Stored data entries
************

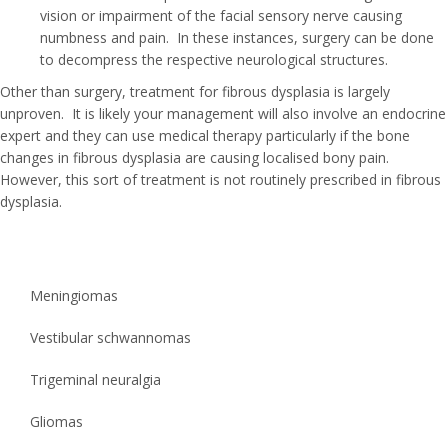
vision or impairment of the facial sensory nerve causing
numbness and pain. In these instances, surgery can be done
to decompress the respective neurological structures.
Other than surgery, treatment for fibrous dysplasia is largely
unproven. It is likely your management will also involve an endocrine
expert and they can use medical therapy particularly if the bone
changes in fibrous dysplasia are causing localised bony pain.
However, this sort of treatment is not routinely prescribed in fibrous
dysplasia.
Meningiomas
Vestibular schwannomas
Trigeminal neuralgia
Gliomas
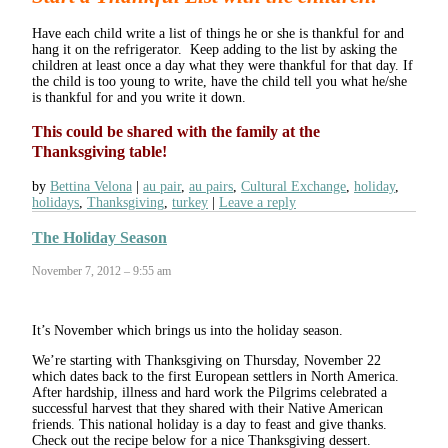
Have each child write a list of things he or she is thankful for and
hang it on the refrigerator. Keep adding to the list by asking the
children at least once a day what they were thankful for that day. If
the child is too young to write, have the child tell you what he/she
is thankful for and you write it down.
This could be shared with the family at the
Thanksgiving table!
by
Bettina Velona
au pair
,
au pairs
,
Cultural Exchange
,
holiday
,
holidays
,
Thanksgiving
,
turkey
Leave a reply
The Holiday Season
November 7, 2012 – 9:55 am
It’s November which brings us into the holiday season.
We’re starting with Thanksgiving on Thursday, November 22
which dates back to the first European settlers in North America.
After hardship, illness and hard work the Pilgrims celebrated a
successful harvest that they shared with their Native American
friends. This national holiday is a day to feast and give thanks.
Check out the recipe below for a nice Thanksgiving dessert.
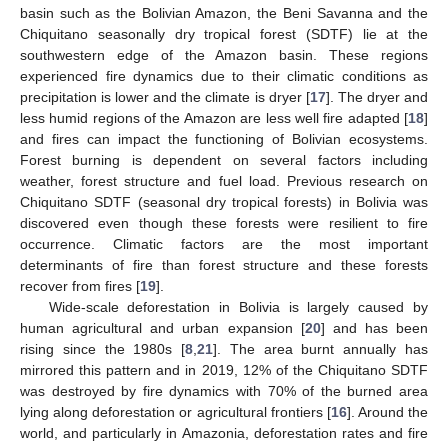
basin such as the Bolivian Amazon, the Beni Savanna and the
Chiquitano seasonally dry tropical forest (SDTF) lie at the
southwestern edge of the Amazon basin. These regions
experienced fire dynamics due to their climatic conditions as
precipitation is lower and the climate is dryer [
17
]. The dryer and
less humid regions of the Amazon are less well fire adapted [
18
]
and fires can impact the functioning of Bolivian ecosystems.
Forest burning is dependent on several factors including
weather, forest structure and fuel load. Previous research on
Chiquitano SDTF (seasonal dry tropical forests) in Bolivia was
discovered even though these forests were resilient to fire
occurrence. Climatic factors are the most important
determinants of fire than forest structure and these forests
recover from fires [
19
].
Wide-scale deforestation in Bolivia is largely caused by
human agricultural and urban expansion [
20
] and has been
rising since the 1980s [
8
,
21
]. The area burnt annually has
mirrored this pattern and in 2019, 12% of the Chiquitano SDTF
was destroyed by fire dynamics with 70% of the burned area
lying along deforestation or agricultural frontiers [
16
]. Around the
world, and particularly in Amazonia, deforestation rates and fire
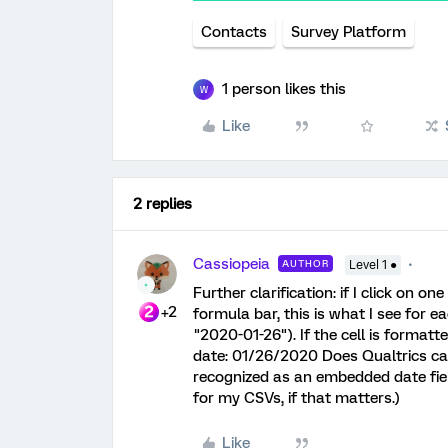
Contacts
Survey Platform
1 person likes this
W
Like
2 replies
Cassiopeia
AUTHOR
Level 1 ●
Further clarification: if I click on o
+2
formula bar, this is what I see for ea
"2020-01-26"). If the cell is formatte
date: 01/26/2020 Does Qualtrics care
recognized as an embedded date field
for my CSVs, if that matters.)
Like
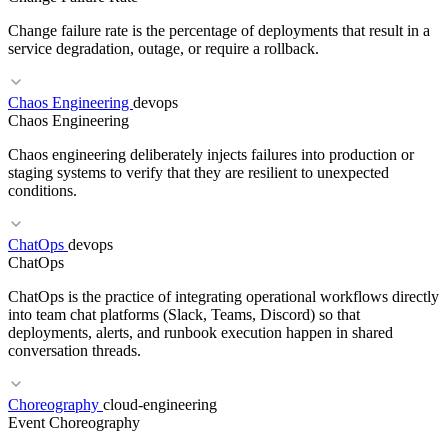
Change failure rate is the percentage of deployments that result in a
service degradation, outage, or require a rollback.
Chaos Engineering
devops
Chaos Engineering
RELATED TERMS
Chaos engineering deliberately injects failures into production or
Prompt engineering
Few-shot learning
ReAct
In-context learning
staging systems to verify that they are resilient to unexpected
conditions.
RELATED TERMS
ChatOps
devops
ChatOps
DORA Metrics
Deployment Frequency
Lead Time
MTTR
ChatOps is the practice of integrating operational workflows directly
into team chat platforms (Slack, Teams, Discord) so that
deployments, alerts, and runbook execution happen in shared
conversation threads.
RELATED TERMS
Choreography
cloud-engineering
Event Choreography
SRE
Error Budget
Observability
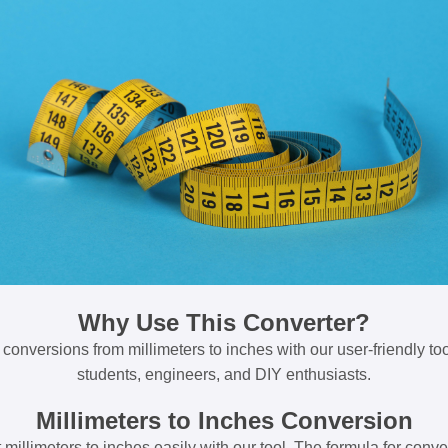
Why Use This Converter?
 conversions from millimeters to inches with our user-friendly tool
students, engineers, and DIY enthusiasts.
Millimeters to Inches Conversion
millimeters to inches easily with our tool. The formula for conve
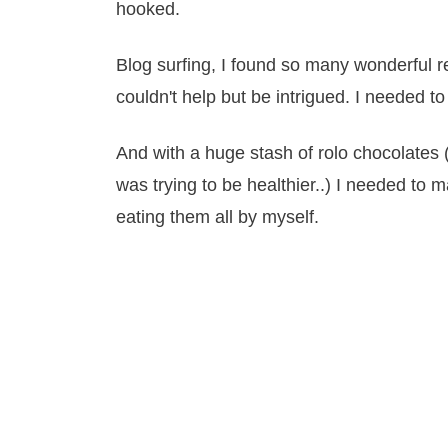
hooked.
Blog surfing, I found so many wonderful r
couldn't help but be intrigued. I needed to 
And with a huge stash of rolo chocolates 
was trying to be healthier..) I needed to
eating them all by myself.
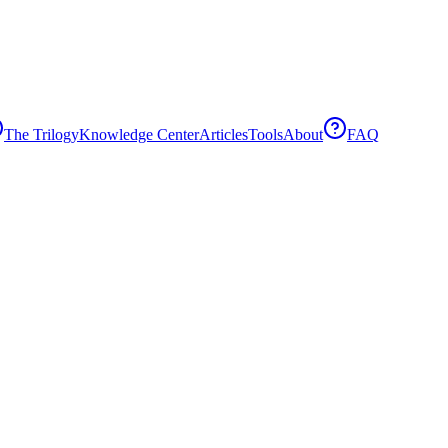
The Trilogy
Knowledge Center
Articles
Tools
About
FAQ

************

→ **TASK TO CARRY OUT**: Exactly how many lines of the records include "dysplasia"? Provide the number by itself.

→ **COMPLETED TASK**: 3